Construction is currently in progress on a new elevated linear park running along the river Thames. Designed by Diller Scofidio + Renfro, “The Tide” offers a multi-level landscape for running, walking, meditation and contemplation of large-scale public art on London’s Greenwich Peninsula. The initial phase of the project, opening in July, will offer the first of 5 kilometers of walkways (about 3 miles total) which rise from the landscape like waves, some standing as high as 30 feet off the ground.
The architects envision The Tide as a network of public spaces and gardens “embedded into the daily rhythms of Greenwich Peninsula,” with programming split across the ground level and the elevated walkways. Sunken gardens, benches, integrated greenery, a long outdoor table and bike paths will be included among the park’s offerings, and Damien Hirst’s sculptures Hydra & Kali and Mermaid will be the first public art to arrive on site. Photographs of the construction process by Luke Hayes give us a peek at how it’s coming along.
“The Tide is conceived of as a series of elevated, landscaped islands where the public is invited to slow down, linger, and overlook the life of the Peninsula. Each island is distinct, defined by unique trees and planting, and by their surrounding views and sounds. These elevated gardens are designed as clusters of structural supports that create elevated planter beds, containing soil and channelling both gravity loads and water down to the ground. The sculptural structure supporting The Tide gardens above also frames and shelters the path below, creating arched pavilions that mark thresholds and passages at the ground level public realm.”

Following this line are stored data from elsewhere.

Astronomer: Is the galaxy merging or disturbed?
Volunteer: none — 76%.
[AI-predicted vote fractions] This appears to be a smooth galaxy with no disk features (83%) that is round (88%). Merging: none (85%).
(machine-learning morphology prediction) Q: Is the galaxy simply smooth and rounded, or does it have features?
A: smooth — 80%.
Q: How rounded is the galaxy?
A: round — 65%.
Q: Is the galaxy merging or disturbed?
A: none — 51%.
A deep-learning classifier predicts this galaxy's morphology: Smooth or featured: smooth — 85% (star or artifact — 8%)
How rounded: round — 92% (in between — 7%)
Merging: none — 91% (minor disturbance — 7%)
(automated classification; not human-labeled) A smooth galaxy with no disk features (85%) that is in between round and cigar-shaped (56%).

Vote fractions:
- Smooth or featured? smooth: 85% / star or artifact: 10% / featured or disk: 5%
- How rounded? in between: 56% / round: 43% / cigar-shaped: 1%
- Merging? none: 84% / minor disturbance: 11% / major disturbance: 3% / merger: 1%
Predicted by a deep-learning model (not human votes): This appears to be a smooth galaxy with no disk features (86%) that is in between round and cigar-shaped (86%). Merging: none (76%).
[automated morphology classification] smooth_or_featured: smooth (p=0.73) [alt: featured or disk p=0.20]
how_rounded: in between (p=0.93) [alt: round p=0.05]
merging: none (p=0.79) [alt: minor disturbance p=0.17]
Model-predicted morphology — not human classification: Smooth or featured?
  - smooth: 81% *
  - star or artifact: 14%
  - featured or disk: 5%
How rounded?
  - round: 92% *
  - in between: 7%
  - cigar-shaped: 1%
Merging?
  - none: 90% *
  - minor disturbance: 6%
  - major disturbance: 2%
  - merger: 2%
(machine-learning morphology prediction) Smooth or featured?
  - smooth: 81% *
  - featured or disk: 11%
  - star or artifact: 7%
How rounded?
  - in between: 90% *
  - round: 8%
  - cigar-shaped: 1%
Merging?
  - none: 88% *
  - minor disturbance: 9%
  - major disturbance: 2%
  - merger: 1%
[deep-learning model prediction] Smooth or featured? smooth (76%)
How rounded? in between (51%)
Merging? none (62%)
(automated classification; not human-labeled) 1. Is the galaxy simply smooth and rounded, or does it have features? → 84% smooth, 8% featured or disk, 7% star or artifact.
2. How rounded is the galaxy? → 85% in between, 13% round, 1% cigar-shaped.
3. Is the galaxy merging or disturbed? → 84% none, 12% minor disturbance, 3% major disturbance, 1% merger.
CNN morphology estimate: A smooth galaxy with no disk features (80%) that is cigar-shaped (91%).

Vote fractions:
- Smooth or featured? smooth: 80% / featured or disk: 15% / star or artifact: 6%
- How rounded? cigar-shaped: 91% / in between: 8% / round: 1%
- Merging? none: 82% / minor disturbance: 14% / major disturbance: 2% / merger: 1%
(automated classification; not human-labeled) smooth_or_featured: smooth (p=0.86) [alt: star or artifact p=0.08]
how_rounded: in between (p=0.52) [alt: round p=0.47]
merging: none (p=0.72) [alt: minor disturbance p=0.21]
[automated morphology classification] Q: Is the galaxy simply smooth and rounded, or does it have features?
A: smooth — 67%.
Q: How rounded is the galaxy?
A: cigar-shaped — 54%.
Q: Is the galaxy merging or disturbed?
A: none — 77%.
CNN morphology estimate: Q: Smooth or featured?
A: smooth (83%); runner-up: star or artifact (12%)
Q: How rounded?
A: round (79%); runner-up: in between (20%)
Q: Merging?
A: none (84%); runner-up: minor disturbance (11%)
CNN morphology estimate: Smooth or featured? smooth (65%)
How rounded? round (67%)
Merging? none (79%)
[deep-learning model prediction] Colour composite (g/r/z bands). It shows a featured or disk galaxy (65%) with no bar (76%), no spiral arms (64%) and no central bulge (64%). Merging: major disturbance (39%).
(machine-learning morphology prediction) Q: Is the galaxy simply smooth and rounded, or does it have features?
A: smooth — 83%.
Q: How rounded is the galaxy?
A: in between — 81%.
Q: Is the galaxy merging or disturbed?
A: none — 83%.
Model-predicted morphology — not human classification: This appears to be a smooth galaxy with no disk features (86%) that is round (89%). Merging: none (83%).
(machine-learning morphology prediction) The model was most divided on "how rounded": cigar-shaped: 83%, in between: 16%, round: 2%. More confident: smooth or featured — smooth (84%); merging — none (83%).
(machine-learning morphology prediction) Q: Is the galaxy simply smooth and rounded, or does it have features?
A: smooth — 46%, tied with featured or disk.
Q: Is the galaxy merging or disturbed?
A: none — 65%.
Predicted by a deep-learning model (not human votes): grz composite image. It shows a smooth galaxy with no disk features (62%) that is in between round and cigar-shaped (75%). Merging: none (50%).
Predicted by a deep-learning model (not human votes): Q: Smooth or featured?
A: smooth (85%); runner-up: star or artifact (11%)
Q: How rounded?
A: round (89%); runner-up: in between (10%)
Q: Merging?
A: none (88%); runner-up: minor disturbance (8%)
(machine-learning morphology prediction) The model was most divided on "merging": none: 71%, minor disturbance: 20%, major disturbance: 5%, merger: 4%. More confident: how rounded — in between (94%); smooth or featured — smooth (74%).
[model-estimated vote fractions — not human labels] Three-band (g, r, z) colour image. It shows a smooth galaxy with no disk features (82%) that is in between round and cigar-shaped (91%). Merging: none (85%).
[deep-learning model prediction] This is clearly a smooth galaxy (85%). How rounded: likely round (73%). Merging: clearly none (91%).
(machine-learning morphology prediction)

Greenwich Peninsula is a hotbed of redevelopment at the moment, with entire neighborhoods and new landmarks on the way, including a 79-foot-high glass arcade by Santiago Calatrava that will represent the Spanish architect’s first major project in the UK. The new park will sit at the intersection of these emerging neighborhoods, “diverse ecosystems and distinct cultural institutions, connecting north to south, east to west, center to periphery, and city to river,” say the architects.